TVA has been acknowledged as a powerful symbol of New Deal era since its official beginning in 1933. Especially in the Asian countries afflicted with the sad history of cold war and forced modernization, it has had more powerful symbolic meaning. But from 1980s, we could witness the emergence of new studies with a critical approach. The new scholars have different social, ethnic, and cultural backgrounds. More recently, in some valuable researches, the impact of the TVA over the world development (especially after 1945) was debated.
This paper wants to adopt that new perspective. The author, who has tried to find the continuity of American technological discourse between Progressive and New Deal era domestic intellectual development and Cold War Era modernization theory and overseas policy, chose TVA as his first starting point. And the author says that this paper constitutes only the beginning of that long study.
First, the author tries to trace historical and intellectual roots of TVA. Especially , Tennessee Valley region, before 1933, had been a place of grave concern to many people interested in its development. It had been a battlefield of many conflicting groups. Above all, the coming of electricity in late 19th century gave a turning point in its development history. And, after the Great War, the Southern Farmers attracted by fertilizer saw their dream come true there. The auto industry magnate Henry Ford made the poor Southern states a nation-wide focus. But, we could also see the persistent and consistent Progressives like Pinchot and the senator Norris struggle to protect the region from many voracious appetite of private utilities and other dangers. In the twenties, the Republican government tried to lease the Muscle Shoals and its facilities to private sector. But, at the same time, there appeared a consensus that Tennessee Valley should be controlled by a public institution.

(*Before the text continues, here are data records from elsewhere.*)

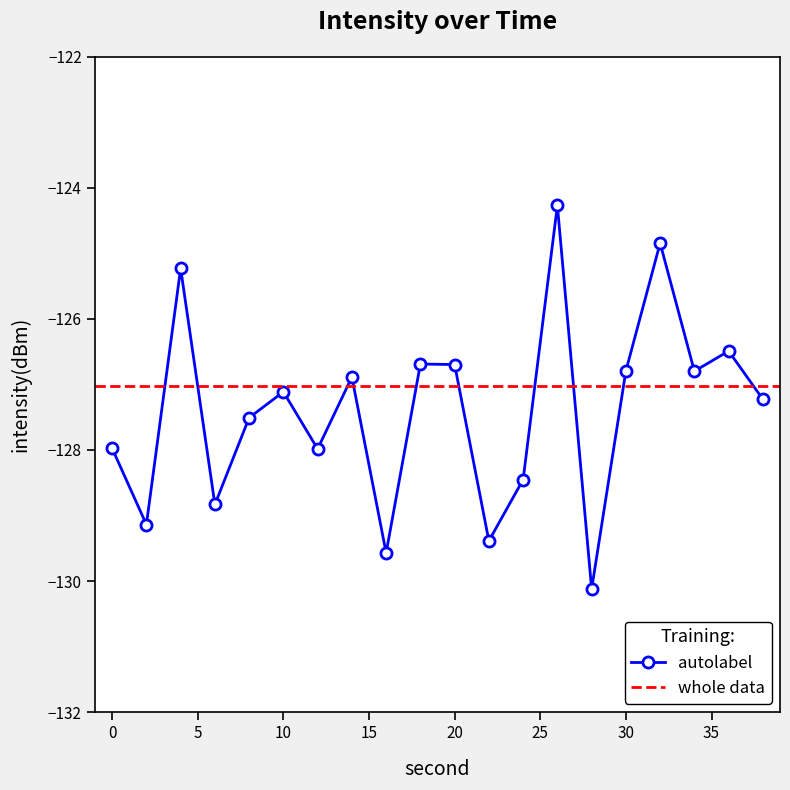

Where does the data first go above -127?

4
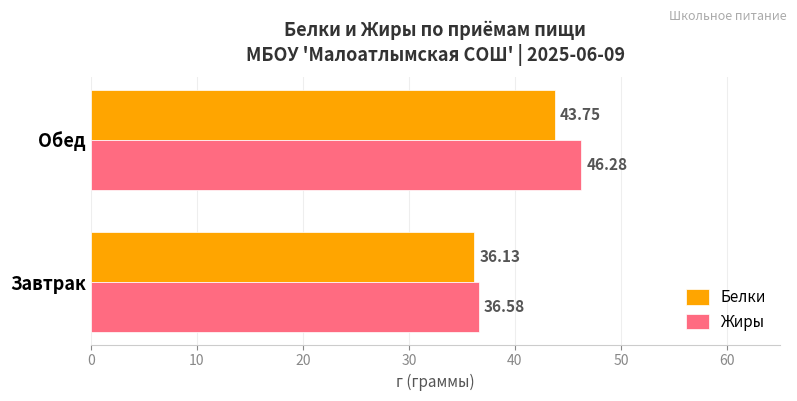

Between Завтрак and Обед, which series saw the biggest shift?

Жиры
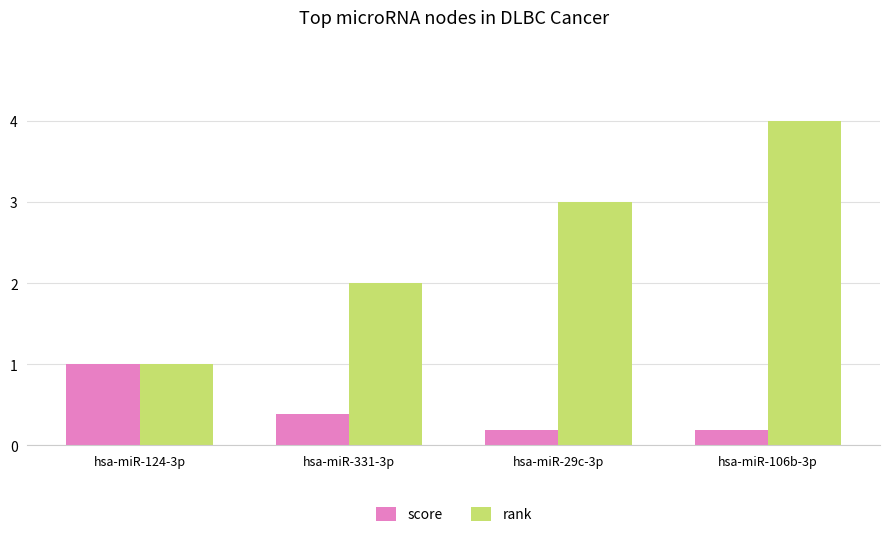

Rank the series by their average value, from lowest to highest.

score, rank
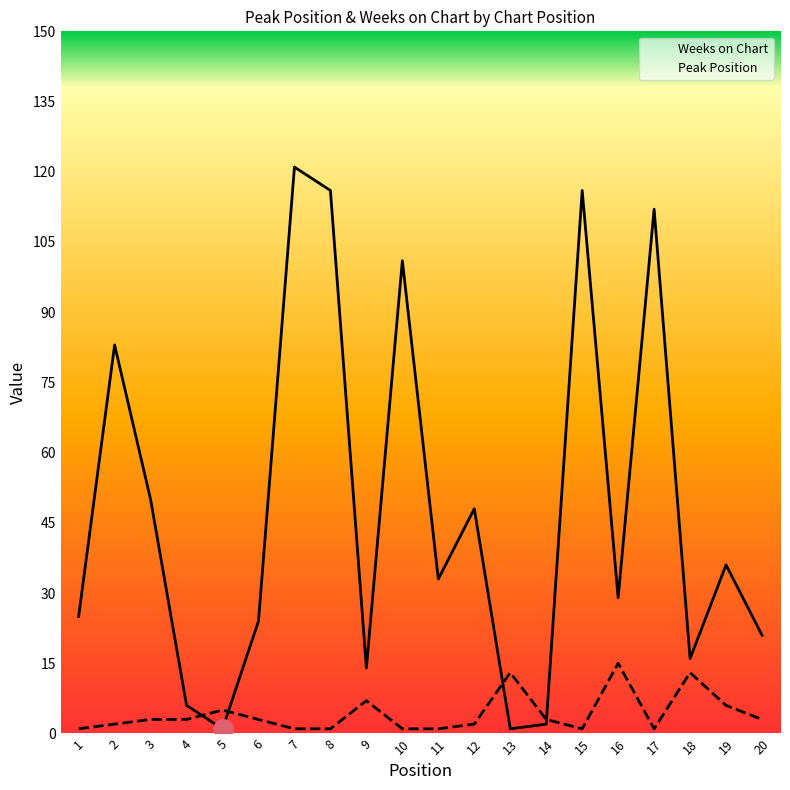

Reading left to right, transcribe all the data shown in this chart.

Weeks on Chart: 25	83	50	6	1	24	121	116	14	101	33	48	1	2	116	29	112	16	36	21
Peak Position: 1	2	3	3	5	3	1	1	7	1	1	2	13	3	1	15	1	13	6	3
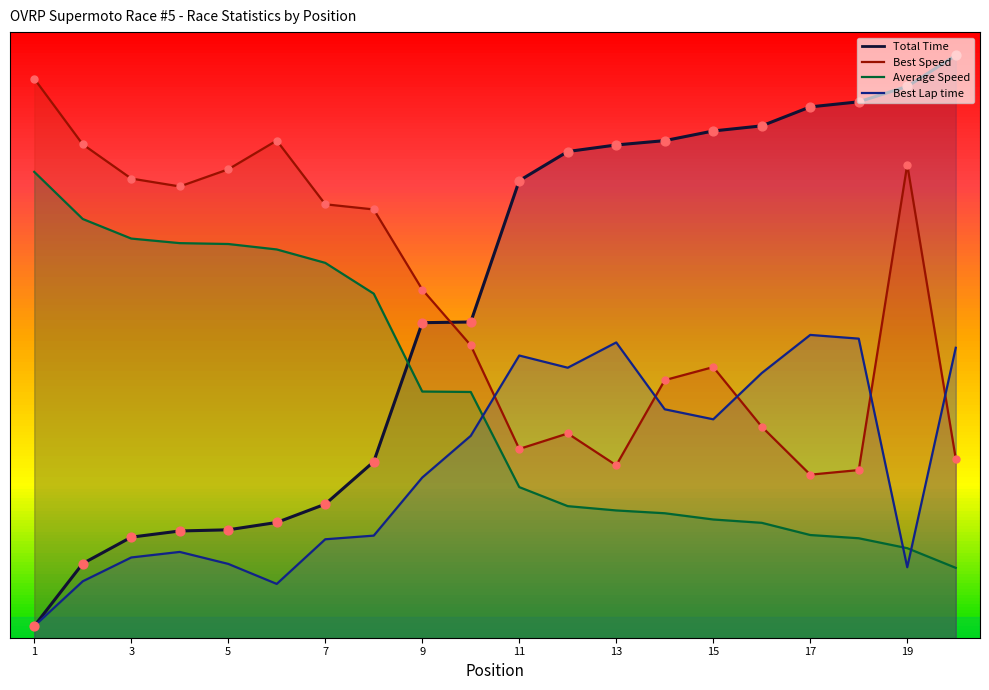

What is the total value across all series at Dale Hoffman?

1106.3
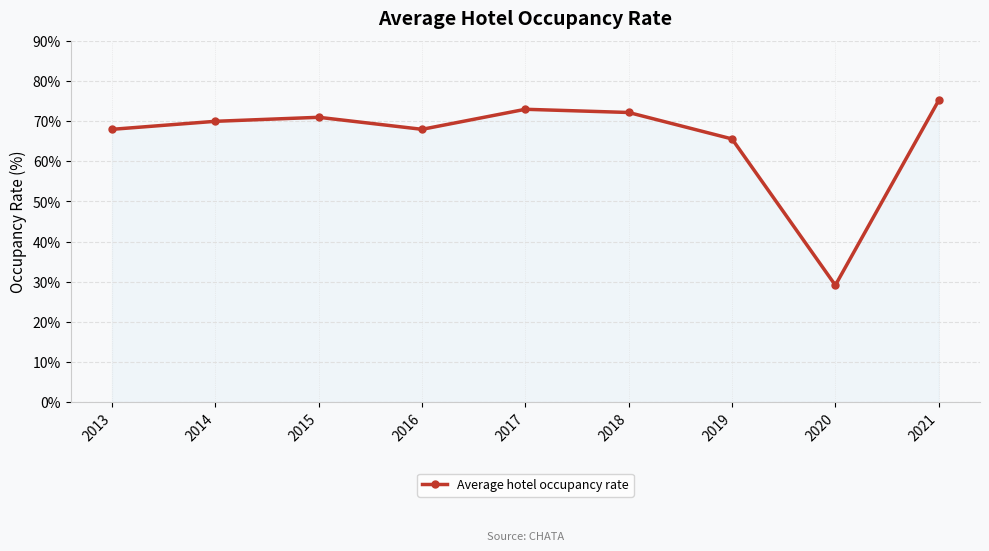

Between 2020 and 2019, which is larger?

2019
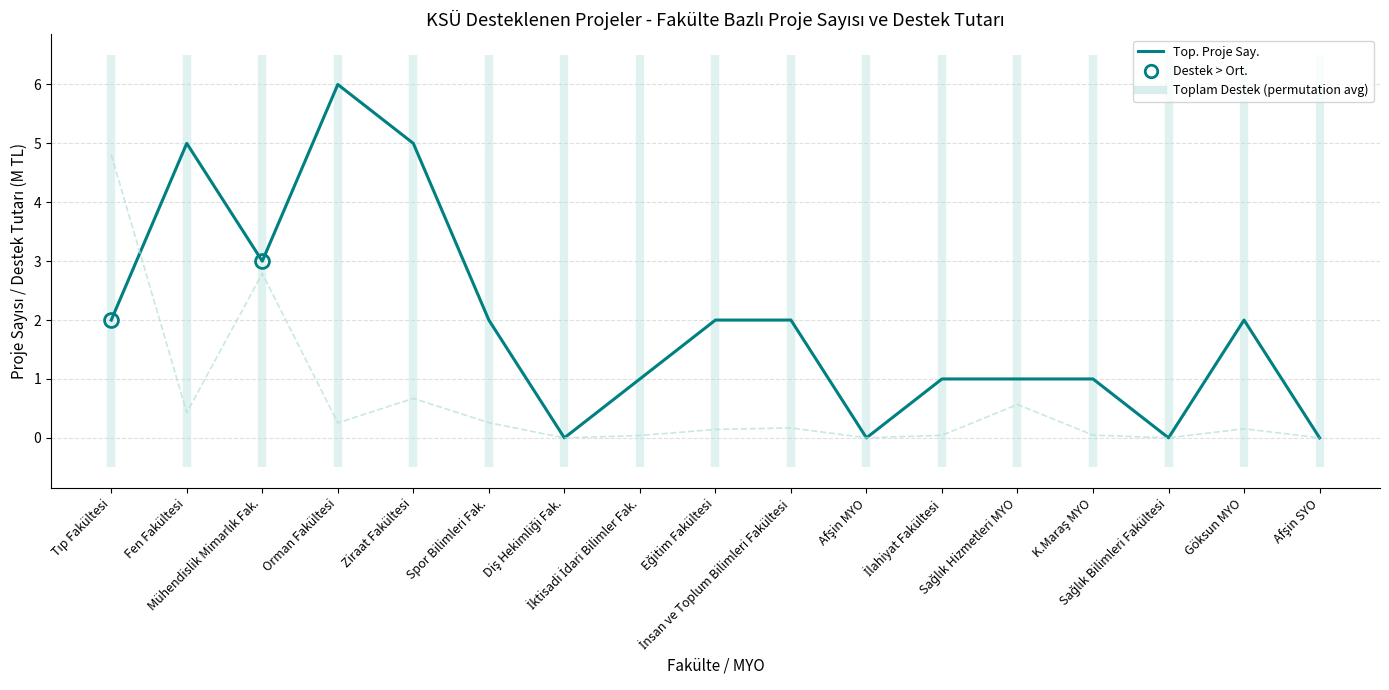

Between Afşin SYO and Ziraat Fakültesi, which is larger?

Ziraat Fakültesi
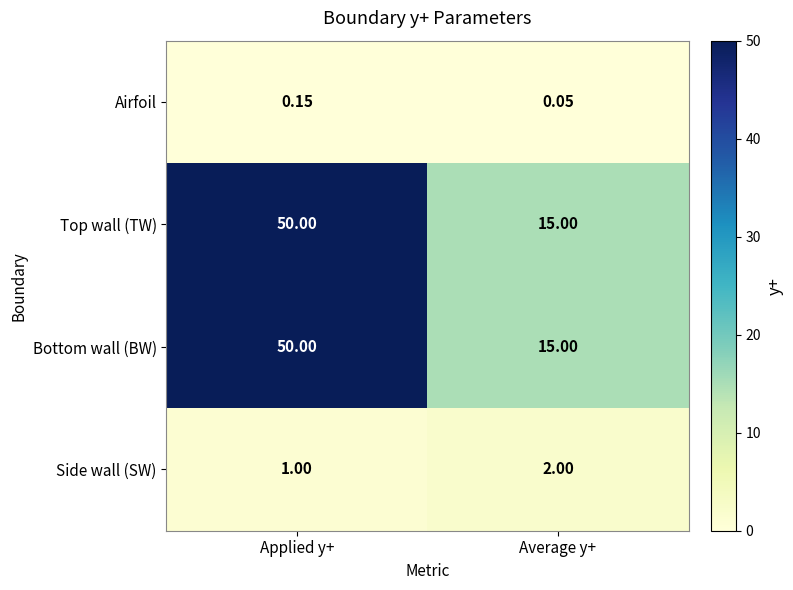

Where is Side wall (SW) nearest to the value 1?

Applied y+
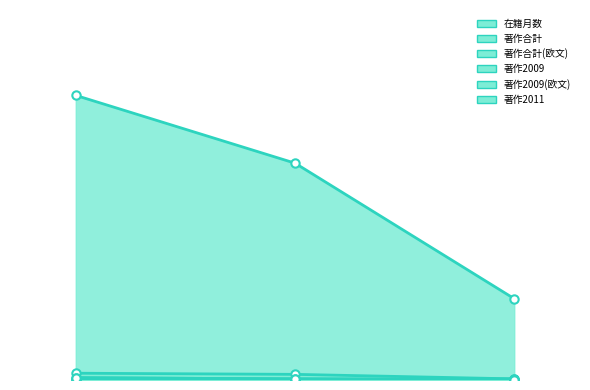

What is the difference between the 在籍月数 values at 60646 and 189902?

60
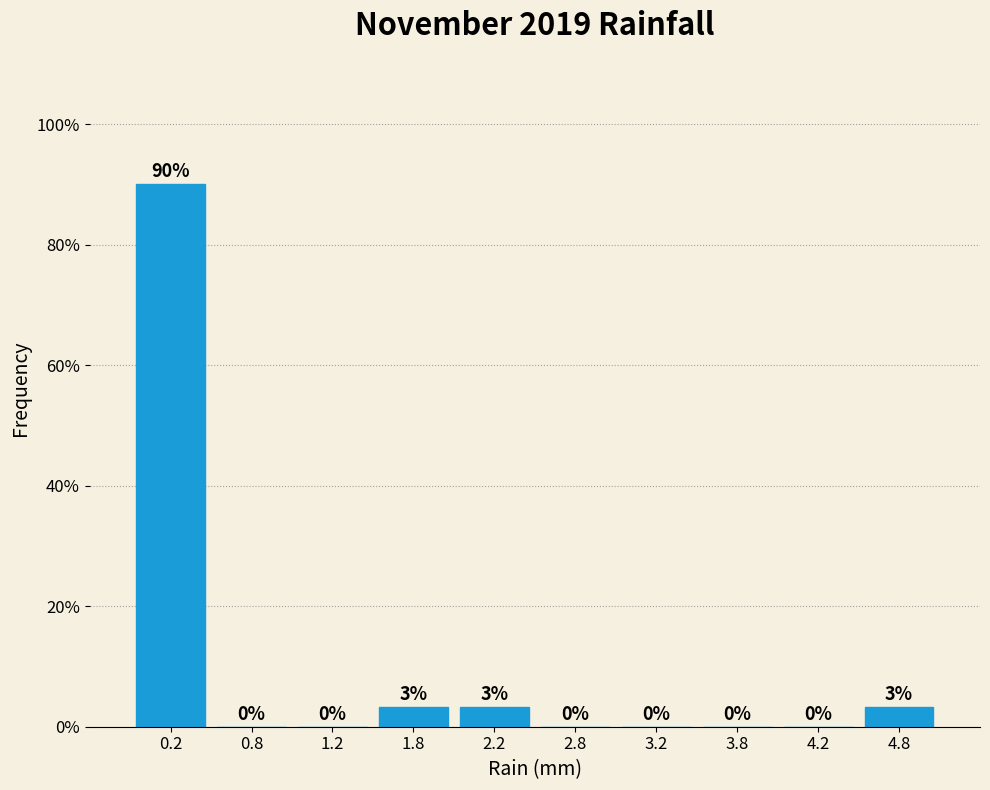

Which range on the x-axis has the tallest bar?

0.0 to 0.5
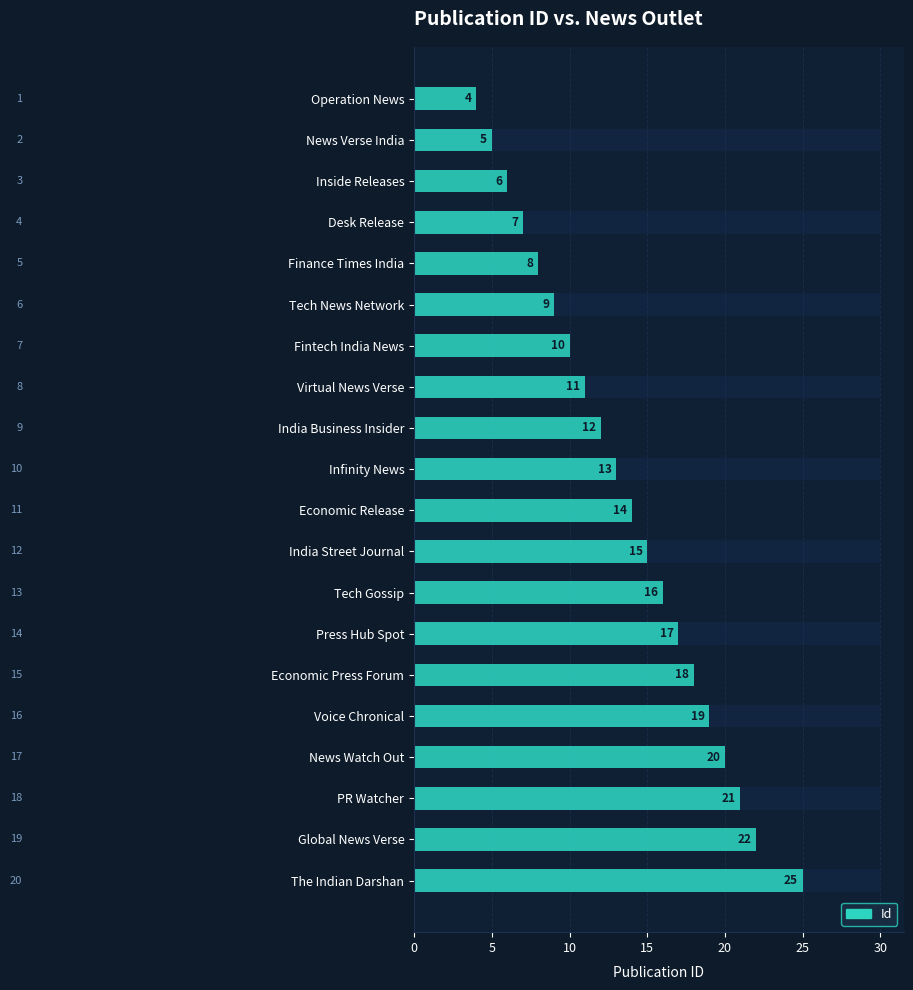

How many data points does each series have?

20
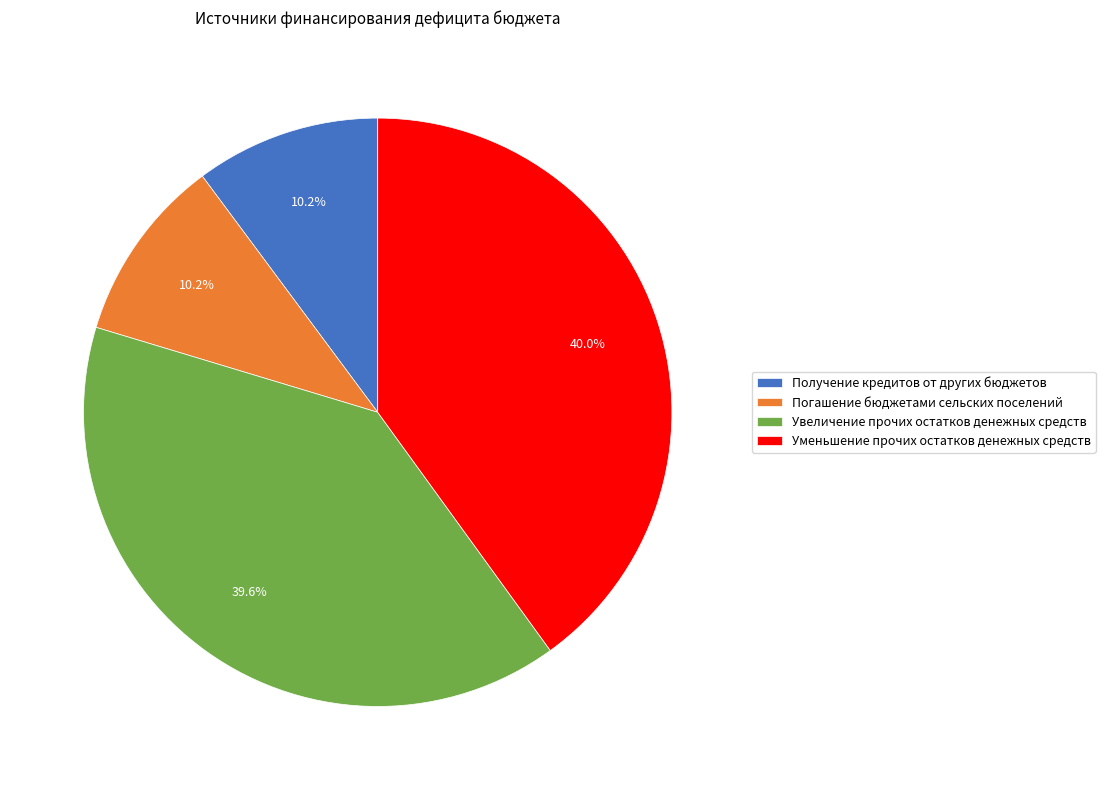

Approximately how many times larger is the value at Погашение бюджетами сельских поселений compared to Получение кредитов от других бюджетов?

1.0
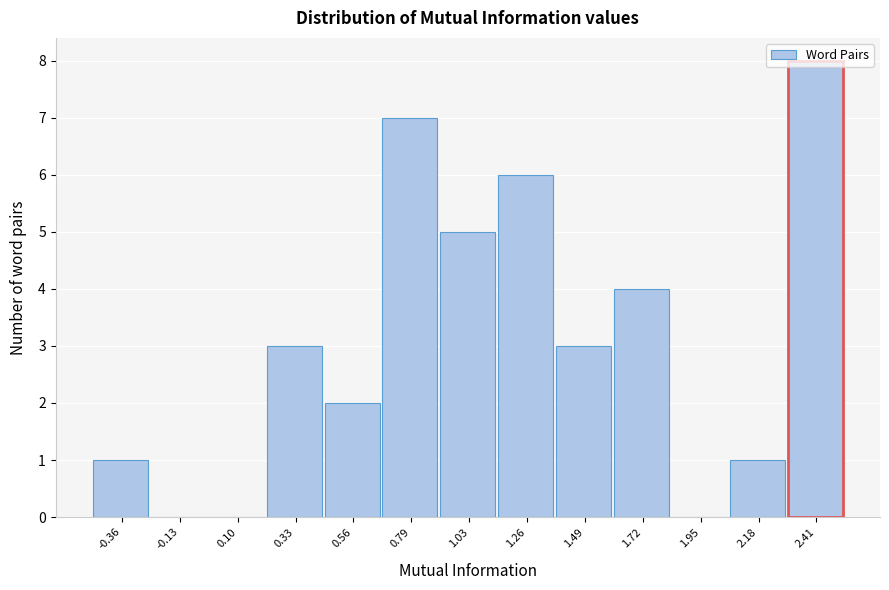

Reading left to right, list every bar in this chart as the range it spans on the x-axis followed by its height. Neither the bar edges nor the heights are printed on the chart, so give them approximately, as read against the axes.

-0.45 to -0.25: 1
-0.25 to 0.00: 0
0.00 to 0.20: 0
0.20 to 0.45: 3
0.45 to 0.70: 2
0.70 to 0.90: 7
0.90 to 1.15: 5
1.15 to 1.35: 6
1.35 to 1.60: 3
1.60 to 1.85: 4
1.85 to 2.05: 0
2.05 to 2.30: 1
2.30 to 2.55: 8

Secondly, the author deals with the New Deal era. The inauguration of FDR strengthened the Progressives' position. Furthermore, the Democratic government facing economic emergency took that area development as a big government priority. For that purpose, the new president hired three famous figures as the directors of newly launched TVA. The author analyzes their(actually two of them) intellectual background and belief. They had some points in common-they lived in a secular reform age and had a driven personality. They had their own convictions. And there were differences between them. A. E. Morgan was a man of ideal and tried to use TVA as one of his social experiments, while D. E. Lilienthal saw it as a battlefield against the public utilities. Their clash left an indelible imprint on the history of TVA.
With this historical understanding in mind, we can approach the context of the cold war diffusion of TVA projects and try to understand the historical implication of TVA in analysing the mutation of the American liberalism and reform tradition in the early 20th century.